- SUPPLIED ENTRIES

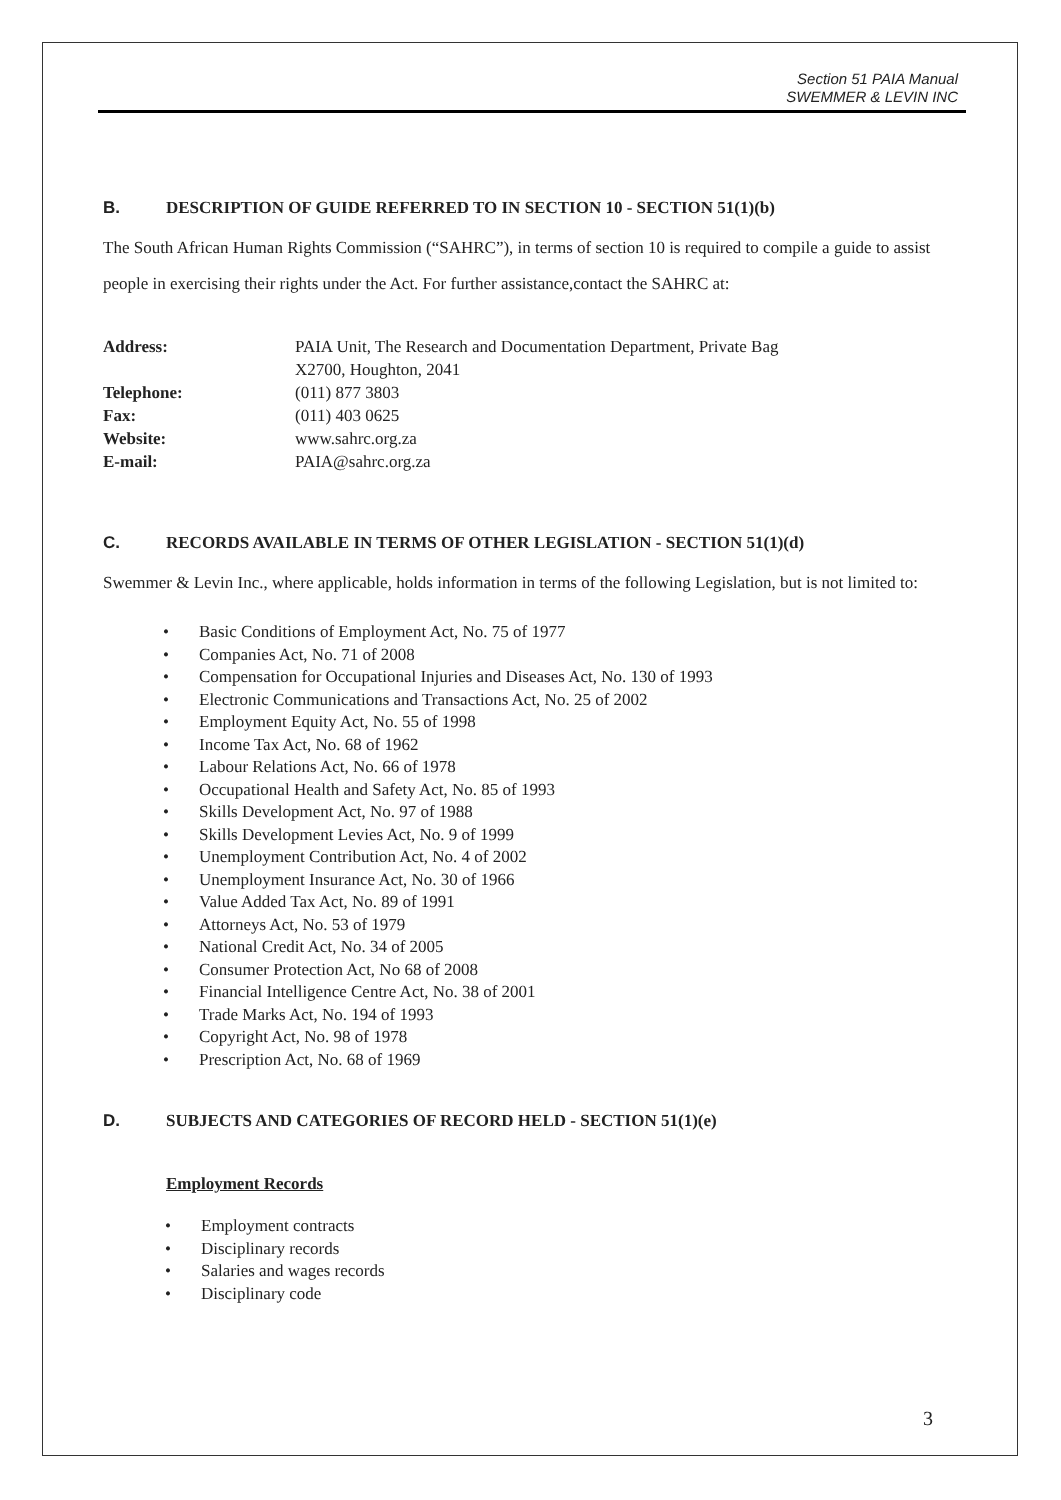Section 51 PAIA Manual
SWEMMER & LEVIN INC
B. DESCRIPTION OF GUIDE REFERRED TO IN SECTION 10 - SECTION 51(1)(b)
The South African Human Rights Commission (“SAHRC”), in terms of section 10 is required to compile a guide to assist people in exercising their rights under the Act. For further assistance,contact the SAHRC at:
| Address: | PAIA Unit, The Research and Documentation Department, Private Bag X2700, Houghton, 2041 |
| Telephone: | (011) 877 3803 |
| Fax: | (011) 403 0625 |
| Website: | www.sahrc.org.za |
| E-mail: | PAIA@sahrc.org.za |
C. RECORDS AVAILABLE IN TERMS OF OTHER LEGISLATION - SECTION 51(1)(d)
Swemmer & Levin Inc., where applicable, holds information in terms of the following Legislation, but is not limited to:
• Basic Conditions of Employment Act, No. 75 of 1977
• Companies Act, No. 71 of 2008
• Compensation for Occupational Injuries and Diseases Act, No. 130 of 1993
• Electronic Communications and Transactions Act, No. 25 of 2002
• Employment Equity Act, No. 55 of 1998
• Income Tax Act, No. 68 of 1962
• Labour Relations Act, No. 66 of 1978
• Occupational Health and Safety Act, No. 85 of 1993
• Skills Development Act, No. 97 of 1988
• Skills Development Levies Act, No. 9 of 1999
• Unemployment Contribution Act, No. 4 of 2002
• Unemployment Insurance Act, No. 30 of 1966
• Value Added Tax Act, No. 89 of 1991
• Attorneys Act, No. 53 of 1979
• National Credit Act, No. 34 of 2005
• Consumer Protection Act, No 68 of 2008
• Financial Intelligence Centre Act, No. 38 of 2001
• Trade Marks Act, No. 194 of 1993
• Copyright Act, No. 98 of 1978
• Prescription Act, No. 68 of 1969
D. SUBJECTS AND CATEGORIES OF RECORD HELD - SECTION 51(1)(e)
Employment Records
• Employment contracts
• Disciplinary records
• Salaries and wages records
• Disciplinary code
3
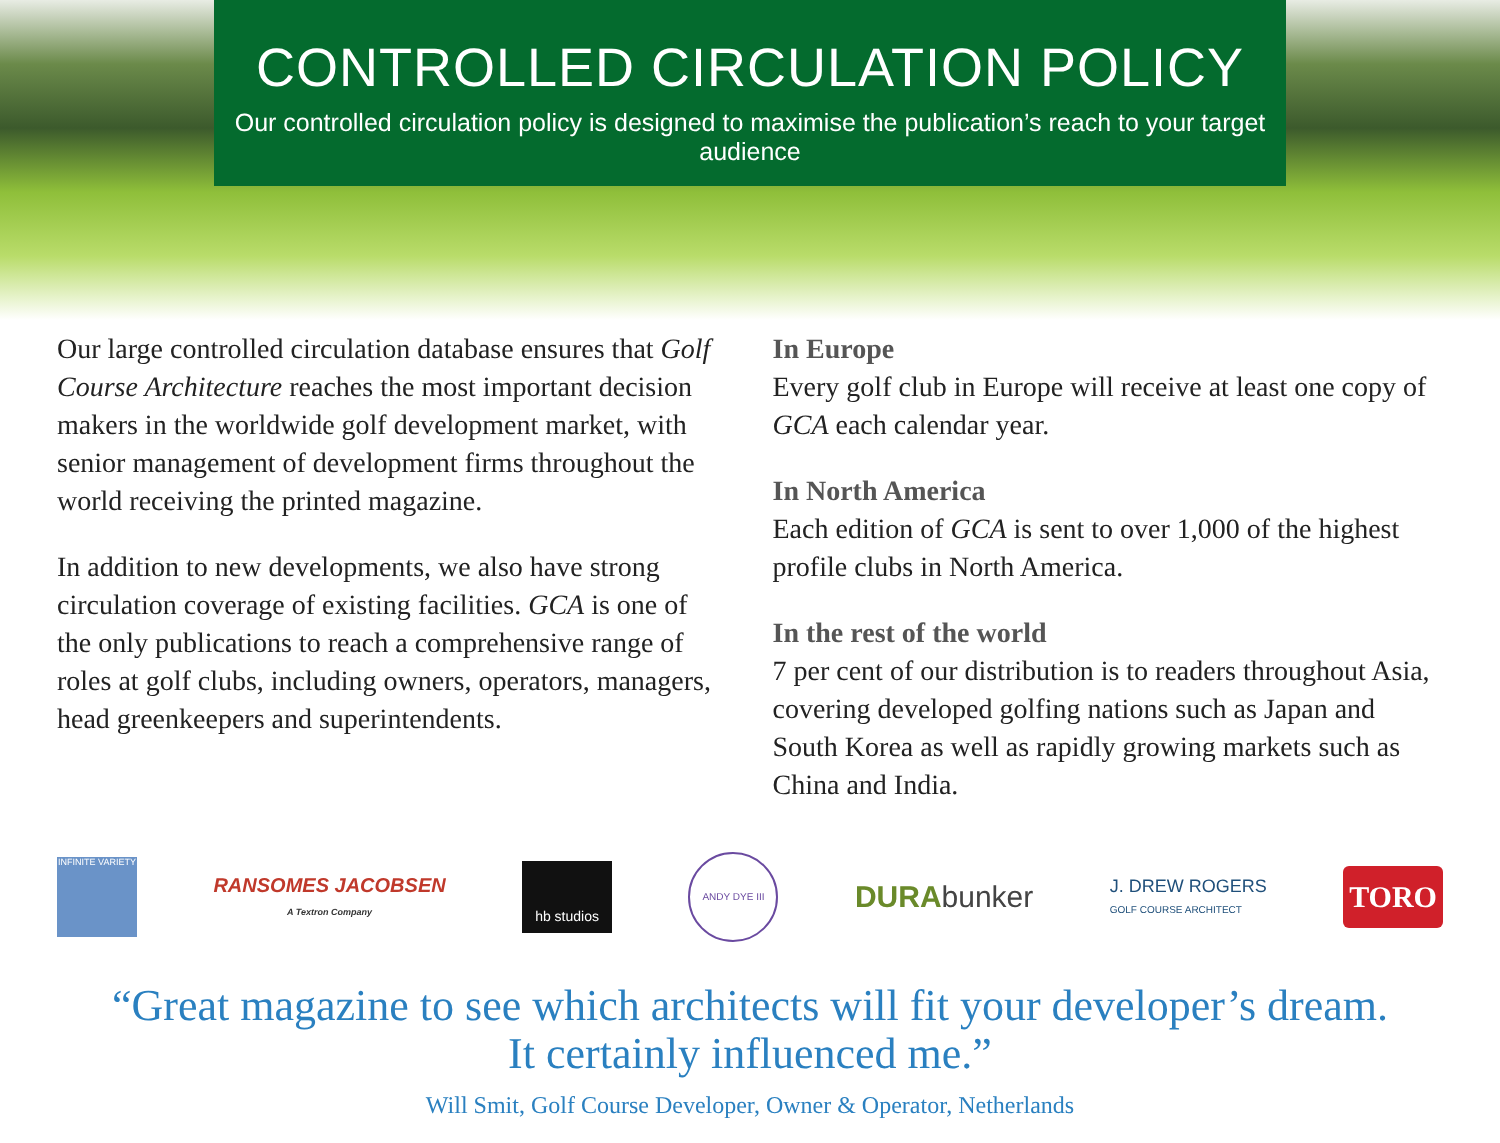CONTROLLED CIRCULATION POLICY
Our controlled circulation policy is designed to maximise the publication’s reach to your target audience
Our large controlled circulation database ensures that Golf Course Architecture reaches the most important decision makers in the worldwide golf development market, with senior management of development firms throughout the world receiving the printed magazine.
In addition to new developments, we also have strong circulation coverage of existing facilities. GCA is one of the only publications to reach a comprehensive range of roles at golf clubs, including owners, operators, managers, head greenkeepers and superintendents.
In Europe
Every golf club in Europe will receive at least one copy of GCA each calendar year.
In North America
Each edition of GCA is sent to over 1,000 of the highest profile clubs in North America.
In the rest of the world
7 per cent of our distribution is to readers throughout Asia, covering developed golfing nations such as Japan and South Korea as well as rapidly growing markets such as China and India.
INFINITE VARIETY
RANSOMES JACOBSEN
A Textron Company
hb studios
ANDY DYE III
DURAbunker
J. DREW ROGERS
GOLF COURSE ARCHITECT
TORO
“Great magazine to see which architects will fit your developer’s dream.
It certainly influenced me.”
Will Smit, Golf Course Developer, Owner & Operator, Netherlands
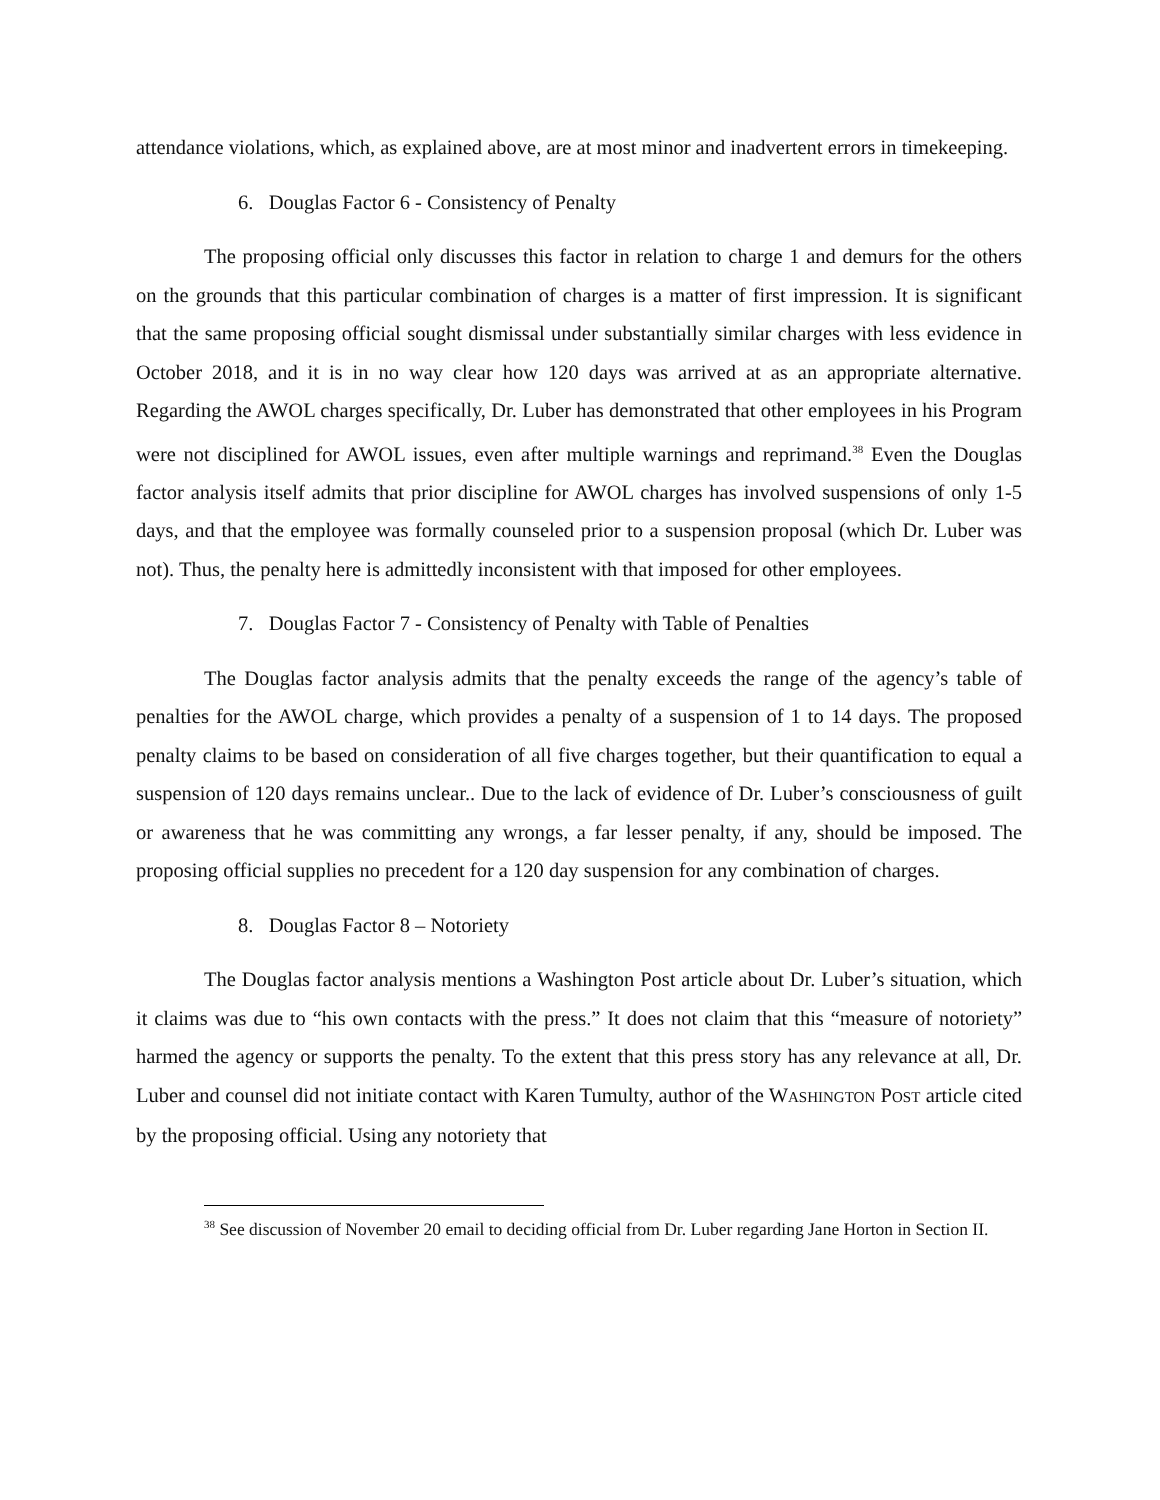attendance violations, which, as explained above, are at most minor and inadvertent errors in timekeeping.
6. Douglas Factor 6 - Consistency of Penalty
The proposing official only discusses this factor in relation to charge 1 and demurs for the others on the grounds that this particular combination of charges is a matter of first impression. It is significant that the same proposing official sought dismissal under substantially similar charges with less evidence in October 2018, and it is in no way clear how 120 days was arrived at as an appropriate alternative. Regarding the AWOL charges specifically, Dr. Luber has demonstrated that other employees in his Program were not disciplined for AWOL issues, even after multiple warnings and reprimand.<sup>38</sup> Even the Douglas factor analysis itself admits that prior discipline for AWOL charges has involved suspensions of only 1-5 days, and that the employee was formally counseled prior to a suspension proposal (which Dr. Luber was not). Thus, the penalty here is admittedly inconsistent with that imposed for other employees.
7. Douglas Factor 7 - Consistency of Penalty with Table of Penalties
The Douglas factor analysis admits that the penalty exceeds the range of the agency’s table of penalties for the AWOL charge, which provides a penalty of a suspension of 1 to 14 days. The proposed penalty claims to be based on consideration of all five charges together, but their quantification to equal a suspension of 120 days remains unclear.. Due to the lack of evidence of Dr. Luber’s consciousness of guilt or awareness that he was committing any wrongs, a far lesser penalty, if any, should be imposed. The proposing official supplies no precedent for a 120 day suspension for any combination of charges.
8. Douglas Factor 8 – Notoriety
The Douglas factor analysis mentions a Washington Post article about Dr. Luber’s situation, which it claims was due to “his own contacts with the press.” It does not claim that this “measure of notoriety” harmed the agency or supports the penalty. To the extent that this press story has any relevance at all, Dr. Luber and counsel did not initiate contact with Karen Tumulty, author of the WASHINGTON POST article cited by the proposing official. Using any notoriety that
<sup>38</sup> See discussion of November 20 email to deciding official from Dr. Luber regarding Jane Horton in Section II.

- DIRECTIONS FOR THIS TASK
Skipping the images, write out the whole listing exactly.

- RESPONSE
Section 51 PAIA Manual
SWEMMER & LEVIN INC
B. DESCRIPTION OF GUIDE REFERRED TO IN SECTION 10 - SECTION 51(1)(b)
The South African Human Rights Commission (“SAHRC”), in terms of section 10 is required to compile a guide to assist people in exercising their rights under the Act. For further assistance,contact the SAHRC at:
| Address: | PAIA Unit, The Research and Documentation Department, Private Bag X2700, Houghton, 2041 |
| Telephone: | (011) 877 3803 |
| Fax: | (011) 403 0625 |
| Website: | www.sahrc.org.za |
| E-mail: | PAIA@sahrc.org.za |
C. RECORDS AVAILABLE IN TERMS OF OTHER LEGISLATION - SECTION 51(1)(d)
Swemmer & Levin Inc., where applicable, holds information in terms of the following Legislation, but is not limited to:
• Basic Conditions of Employment Act, No. 75 of 1977
• Companies Act, No. 71 of 2008
• Compensation for Occupational Injuries and Diseases Act, No. 130 of 1993
• Electronic Communications and Transactions Act, No. 25 of 2002
• Employment Equity Act, No. 55 of 1998
• Income Tax Act, No. 68 of 1962
• Labour Relations Act, No. 66 of 1978
• Occupational Health and Safety Act, No. 85 of 1993
• Skills Development Act, No. 97 of 1988
• Skills Development Levies Act, No. 9 of 1999
• Unemployment Contribution Act, No. 4 of 2002
• Unemployment Insurance Act, No. 30 of 1966
• Value Added Tax Act, No. 89 of 1991
• Attorneys Act, No. 53 of 1979
• National Credit Act, No. 34 of 2005
• Consumer Protection Act, No 68 of 2008
• Financial Intelligence Centre Act, No. 38 of 2001
• Trade Marks Act, No. 194 of 1993
• Copyright Act, No. 98 of 1978
• Prescription Act, No. 68 of 1969
D. SUBJECTS AND CATEGORIES OF RECORD HELD - SECTION 51(1)(e)
Employment Records
• Employment contracts
• Disciplinary records
• Salaries and wages records
• Disciplinary code
3
CONTROLLED CIRCULATION POLICY
Our controlled circulation policy is designed to maximise the publication’s reach to your target audience
Our large controlled circulation database ensures that Golf Course Architecture reaches the most important decision makers in the worldwide golf development market, with senior management of development firms throughout the world receiving the printed magazine.
In addition to new developments, we also have strong circulation coverage of existing facilities. GCA is one of the only publications to reach a comprehensive range of roles at golf clubs, including owners, operators, managers, head greenkeepers and superintendents.
In Europe
Every golf club in Europe will receive at least one copy of GCA each calendar year.
In North America
Each edition of GCA is sent to over 1,000 of the highest profile clubs in North America.
In the rest of the world
7 per cent of our distribution is to readers throughout Asia, covering developed golfing nations such as Japan and South Korea as well as rapidly growing markets such as China and India.
INFINITE VARIETY
RANSOMES JACOBSEN
A Textron Company
hb studios
ANDY DYE III
DURAbunker
J. DREW ROGERS
GOLF COURSE ARCHITECT
TORO
“Great magazine to see which architects will fit your developer’s dream.
It certainly influenced me.”
Will Smit, Golf Course Developer, Owner & Operator, Netherlands
attendance violations, which, as explained above, are at most minor and inadvertent errors in timekeeping.
6. Douglas Factor 6 - Consistency of Penalty
The proposing official only discusses this factor in relation to charge 1 and demurs for the others on the grounds that this particular combination of charges is a matter of first impression. It is significant that the same proposing official sought dismissal under substantially similar charges with less evidence in October 2018, and it is in no way clear how 120 days was arrived at as an appropriate alternative. Regarding the AWOL charges specifically, Dr. Luber has demonstrated that other employees in his Program were not disciplined for AWOL issues, even after multiple warnings and reprimand.<sup>38</sup> Even the Douglas factor analysis itself admits that prior discipline for AWOL charges has involved suspensions of only 1-5 days, and that the employee was formally counseled prior to a suspension proposal (which Dr. Luber was not). Thus, the penalty here is admittedly inconsistent with that imposed for other employees.
7. Douglas Factor 7 - Consistency of Penalty with Table of Penalties
The Douglas factor analysis admits that the penalty exceeds the range of the agency’s table of penalties for the AWOL charge, which provides a penalty of a suspension of 1 to 14 days. The proposed penalty claims to be based on consideration of all five charges together, but their quantification to equal a suspension of 120 days remains unclear.. Due to the lack of evidence of Dr. Luber’s consciousness of guilt or awareness that he was committing any wrongs, a far lesser penalty, if any, should be imposed. The proposing official supplies no precedent for a 120 day suspension for any combination of charges.
8. Douglas Factor 8 – Notoriety
The Douglas factor analysis mentions a Washington Post article about Dr. Luber’s situation, which it claims was due to “his own contacts with the press.” It does not claim that this “measure of notoriety” harmed the agency or supports the penalty. To the extent that this press story has any relevance at all, Dr. Luber and counsel did not initiate contact with Karen Tumulty, author of the WASHINGTON POST article cited by the proposing official. Using any notoriety that
<sup>38</sup> See discussion of November 20 email to deciding official from Dr. Luber regarding Jane Horton in Section II.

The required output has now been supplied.